Catherine Rider, Senior Lecturer in History
As any veteran of the funding process knows, the next best thing to the elusive gold dust of ‘reveIance’ is the calendar-bound quality of ‘timeliness’. And nothing demonstrates timeliness or engages the public more effectively than a significant anniversary. Anniversaries are potent application fodder for a variety of topics, but have been particularly important for those wishing to raise the profile of the Middle Ages in recent years. So if 2015 was the year of Magna Carta and 2016 can be remembered for the great re-enactment of Hastings, what medieval commemorative delights can we look forward to in 2017? Well, this year’s historical headlines look set to be dominated by one man and the movement in which he was prominent: Martin Luther and the Reformation.
2017 marks 500 years since Luther posted his Ninety-Five Theses to the door of Wittenberger church in an act widely recognised as the start of the Protestant Reformation. This heralded decades of religious conflict, violence and destruction, and reconfigured the cultural and political face of Europe. Whatever your feelings about the Reformation, it must be recognised as a major milestone in European history and the posting of the Ninety-Five Theses an event worthy of commemoration. Unsurprisingly, Germany is the focus of this year’s celebrations. The Luther 2017 project has been gearing up for the anniversary for several years and a full list of commemorative, largely non-academic, events can be found on its website. For those with a more scholarly interest in the topic, a list of the various Luther- and Reformation-themed conferences taking place across Europe and the US this year is provided by the Reformation Research Consortium. Many of the events listed concentrate on the significance of the Reformation for the early modern and modern world and look forward rather than back. However, there is also much to engage those interested in later medieval religion – and several such conferences are occurring within the UK.
The University of Huddersfield and Murray Edwards College, Cambridge, both use the anniversary as a prompt to bring medievalists and early modernists into further dialogue. In Huddersfield in April, scholars will investigate the impact of the Reformation on material and visual culture between 1400 and 1600, while September’s conference in Cambridge will explore how people chose both to remember and to forget aspects of the Reformation. In contrast, in June, scholars in Oxford will use the anniversary as the end-date for the ‘After Chichele’ conference, which focuses on the intellectual and religious character of the later medieval English Church.

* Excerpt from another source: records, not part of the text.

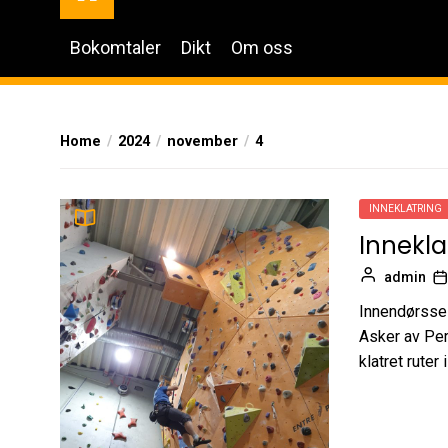
Bokomtaler
Dikt
Om oss
Home
2024
november
4
INNEKLATRING
Innekla
admin
Innendørsses
Asker av Per
klatret ruter 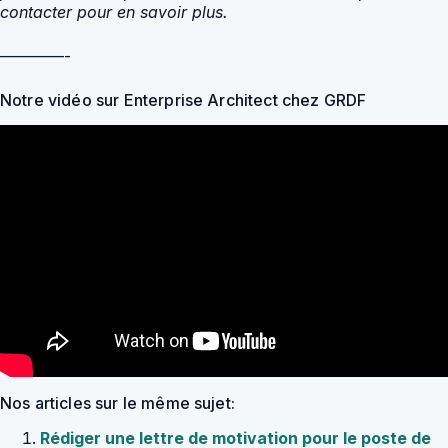
contacter pour en savoir plus.
————-
Notre vidéo sur Enterprise Architect chez GRDF
Nos articles sur le même sujet:
Rédiger une lettre de motivation pour le poste de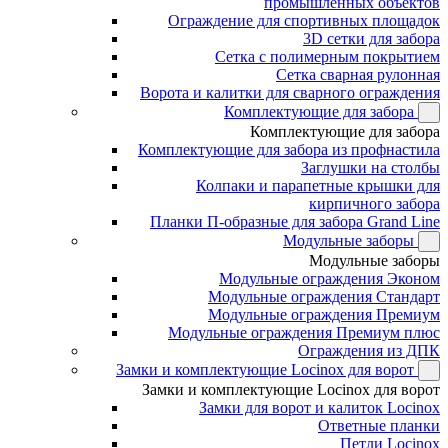
промышленных объектов
Ограждение для спортивных площадок
3D сетки для забора
Сетка с полимерным покрытием
Сетка сварная рулонная
Ворота и калитки для сварного ограждения
Комплектующие для забора
Комплектующие для забора
Комплектующие для забора из профнастила
Заглушки на столбы
Колпаки и парапетные крышки для
кирпичного забора
Планки П-образные для забора Grand Line
Модульные заборы
Модульные заборы
Модульные ограждения Эконом
Модульные ограждения Стандарт
Модульные ограждения Премиум
Модульные ограждения Премиум плюс
Ограждения из ДПК
Замки и комплектующие Locinox для ворот
Замки и комплектующие Locinox для ворот
Замки для ворот и калиток Locinox
Ответные планки
Петли Locinox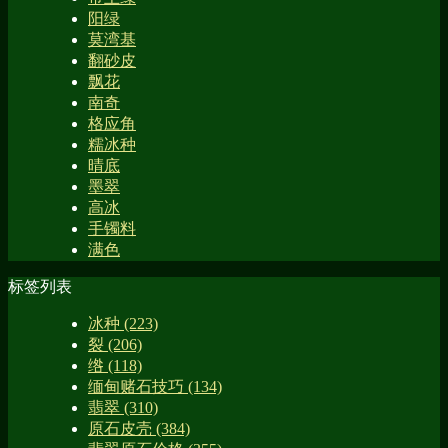
阳绿
莫湾基
翻砂皮
飘花
南奇
格应角
糯冰种
晴底
墨翠
高冰
手镯料
满色
标签列表
冰种
(223)
裂
(206)
绺
(118)
缅甸赌石技巧
(134)
翡翠
(310)
原石皮壳
(384)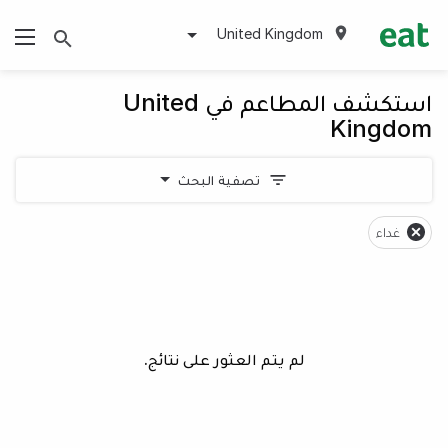
United Kingdom
استكشف المطاعم في United
Kingdom
تصفية البحث
غداء
لم يتم العثور على نتائج.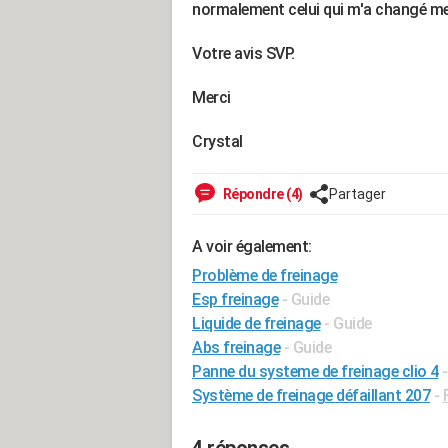
normalement celui qui m'a changé mes
Votre avis SVP.
Merci
Crystal
Répondre (4)
Partager
A voir également:
Problème de freinage
Esp freinage
- Guide
Liquide de freinage
- Guide
Abs freinage
- Guide
Panne du systeme de freinage clio 4
Système de freinage défaillant 207
-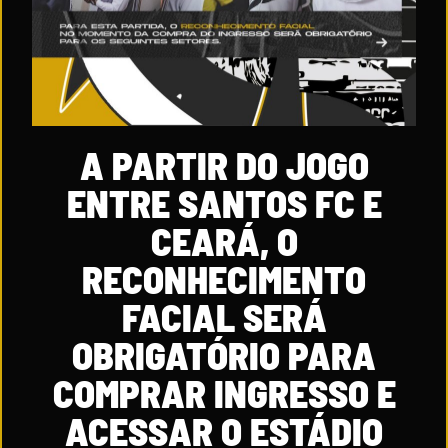
A PARTIR DO JOGO
ENTRE SANTOS FC E
CEARÁ, O
RECONHECIMENTO
FACIAL SERÁ
OBRIGATÓRIO PARA
COMPRAR INGRESSO E
ACESSAR O ESTÁDIO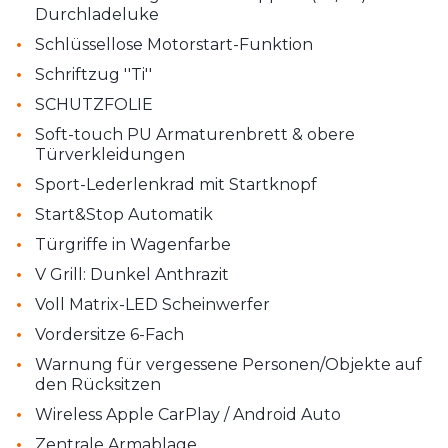
Durchladeluke
•
Schlüssellose Motorstart-Funktion
•
Schriftzug ''Ti''
•
SCHUTZFOLIE
•
Soft-touch PU Armaturenbrett & obere
Türverkleidungen
•
Sport-Lederlenkrad mit Startknopf
•
Start&Stop Automatik
•
Türgriffe in Wagenfarbe
•
V Grill: Dunkel Anthrazit
•
Voll Matrix-LED Scheinwerfer
•
Vordersitze 6-Fach
•
Warnung für vergessene Personen/Objekte auf
den Rücksitzen
•
Wireless Apple CarPlay / Android Auto
•
Zentrale Armablage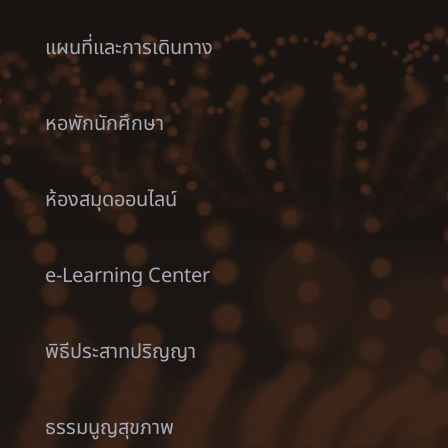
แผนที่และการเดินทาง
หอพักนักศึกษา
ห้องสมุดออนไลน์
e-Learning Center
พิธีประสาทปริญญา
ธรรมนูญสุขภาพ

Characterising 2017 as a year of Reformation also offers food for thought in terms of contemporary politics. It is undeniable that 2016 saw seismic political shifts in Europe and the US, the effects of which have yet to make themselves fully known. Although there are relatively few truly useful parallels to be drawn between now and the early sixteenth century, those relating to new media and social division carry at least some resonance. As in 1517, new communications technologies have already had a major impact on events and look set to influence things yet further – be that through attempts to regulate the fake news circulating on Facebook or the inauguration of a president who threatens to govern via Tweet. Likewise, we must feel a similar sense of unease to our sixteenth-century counterparts as we witness the unexpected overturning of a status quo and see our communities fractured by fear and mutual misunderstanding. We live in uncertain times – and, if 1517 is anything to go by, then this will only set the pattern for many years to come.